Исходный фрагмент.
В первые дни после нападения, лежа на больничной койке с несколькими частями тела, соединенными при помощи металлических скоб, я бы, наверное, гордо заявлял всем, кто был готов меня слушать: “Я ни на миг не терял сознания, так что помню все”. Сейчас мне очевидно, что это не так. Верно то, что я словно сквозь туман видел происходившее, что не отключился полностью, однако неверно, что мои способности воспринимать действительность функционировали хотя бы немного нормально. Уверенности моих суждений в то время, возможно, способствовали мощные обезболивающие, которые я получал, – фентанил и морфин, если быть точным. После них, соответственно, остается коллаж, в котором осколки моих собственных воспоминаний перемешиваются с чужими наблюдениями и новыми данными.

Я почувствовал, что он очень сильно ударил меня справа в челюсть. “Он сломал ее – я помню, как я это подумал, – у меня выпадут все зубы”.

Сначала я подумал, что на меня напал кто‑то, по‑настоящему обладающий недюжинной силой. (Как я узнал впоследствии, он действительно занимался боксом.) Теперь я знаю, что у него в руке был нож. Кровь побежала у меня по шее. Упав, я увидел мокрое пятно на своей рубашке.

Задания к выполнению.
1 - Ответьте на вопросы по фрагменту о нападении:
(a) Какие обезболивающие названы во фрагменте?
(b) Куда пришёлся сильный удар, описанный во фрагменте?
(c) Чем, согласно пояснению в скобках, занимался нападавший?
2 - Процитируйте часть листинга, которая открывается строкой, содержащей «brown arrow: moved 2 px up», и закрывается строкой, содержащей «blue cross at (647, 33): moved 6 px up», включая обе эти строки.

Извлечённые данные.

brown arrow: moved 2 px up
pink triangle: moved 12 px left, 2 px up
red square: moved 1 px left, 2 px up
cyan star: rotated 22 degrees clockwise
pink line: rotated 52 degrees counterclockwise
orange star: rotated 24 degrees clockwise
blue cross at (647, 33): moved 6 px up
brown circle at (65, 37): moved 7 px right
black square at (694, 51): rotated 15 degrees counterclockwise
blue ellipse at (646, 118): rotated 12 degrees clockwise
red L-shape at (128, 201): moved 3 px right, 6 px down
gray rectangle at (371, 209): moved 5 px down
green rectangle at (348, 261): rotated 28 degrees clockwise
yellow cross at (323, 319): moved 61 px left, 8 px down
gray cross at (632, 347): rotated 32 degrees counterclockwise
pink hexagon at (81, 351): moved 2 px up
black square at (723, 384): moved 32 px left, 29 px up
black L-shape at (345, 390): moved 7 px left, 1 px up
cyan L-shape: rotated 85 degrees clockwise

---

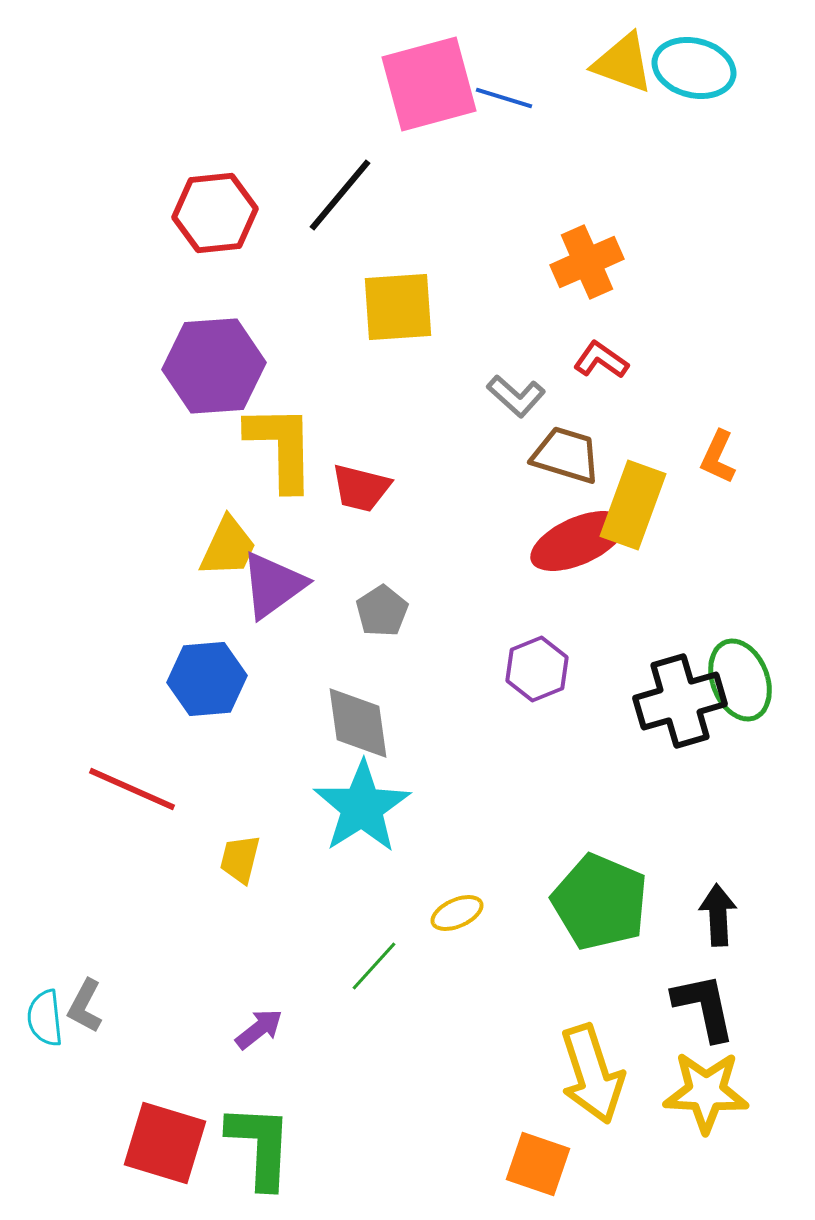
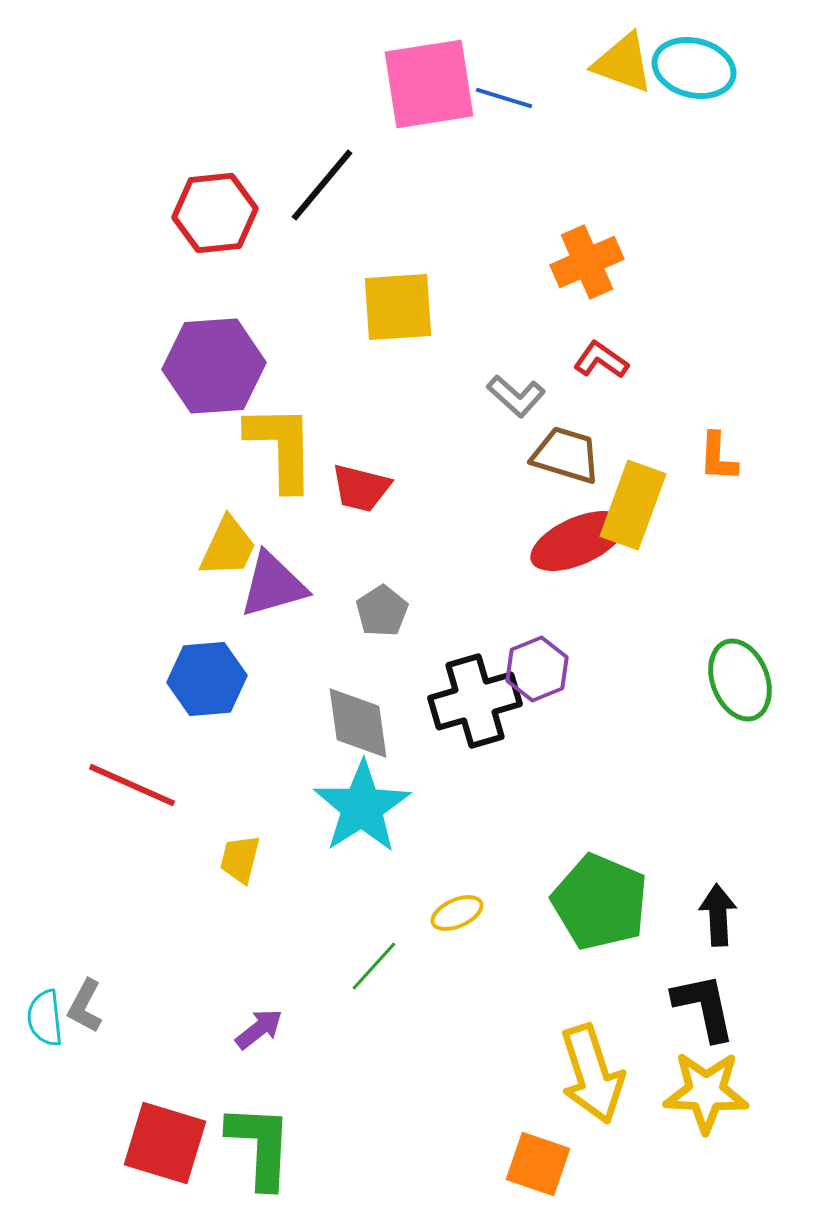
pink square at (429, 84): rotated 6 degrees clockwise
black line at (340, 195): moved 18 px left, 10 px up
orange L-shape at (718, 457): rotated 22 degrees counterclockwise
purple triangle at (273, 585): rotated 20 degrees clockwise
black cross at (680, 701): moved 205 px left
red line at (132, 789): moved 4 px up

--

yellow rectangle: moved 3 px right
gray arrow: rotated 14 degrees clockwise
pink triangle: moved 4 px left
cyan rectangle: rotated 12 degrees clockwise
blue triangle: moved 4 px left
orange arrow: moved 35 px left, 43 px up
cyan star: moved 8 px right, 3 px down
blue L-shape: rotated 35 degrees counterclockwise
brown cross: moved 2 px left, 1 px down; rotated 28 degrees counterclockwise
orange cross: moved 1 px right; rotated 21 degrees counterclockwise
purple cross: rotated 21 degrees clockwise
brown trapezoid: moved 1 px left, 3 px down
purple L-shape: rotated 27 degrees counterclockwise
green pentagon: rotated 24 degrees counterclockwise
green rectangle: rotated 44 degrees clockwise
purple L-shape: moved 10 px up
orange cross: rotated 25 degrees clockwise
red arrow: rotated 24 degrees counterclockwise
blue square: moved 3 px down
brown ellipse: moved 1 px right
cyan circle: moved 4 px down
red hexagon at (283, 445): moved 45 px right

Ответы по заданиям.
1 -
(a) Фентанил и морфин.
(b) Справа в челюсть.
(c) Боксом.

2 -
brown arrow: moved 2 px up
pink triangle: moved 12 px left, 2 px up
red square: moved 1 px left, 2 px up
cyan star: rotated 22 degrees clockwise
pink line: rotated 52 degrees counterclockwise
orange star: rotated 24 degrees clockwise
blue cross at (647, 33): moved 6 px up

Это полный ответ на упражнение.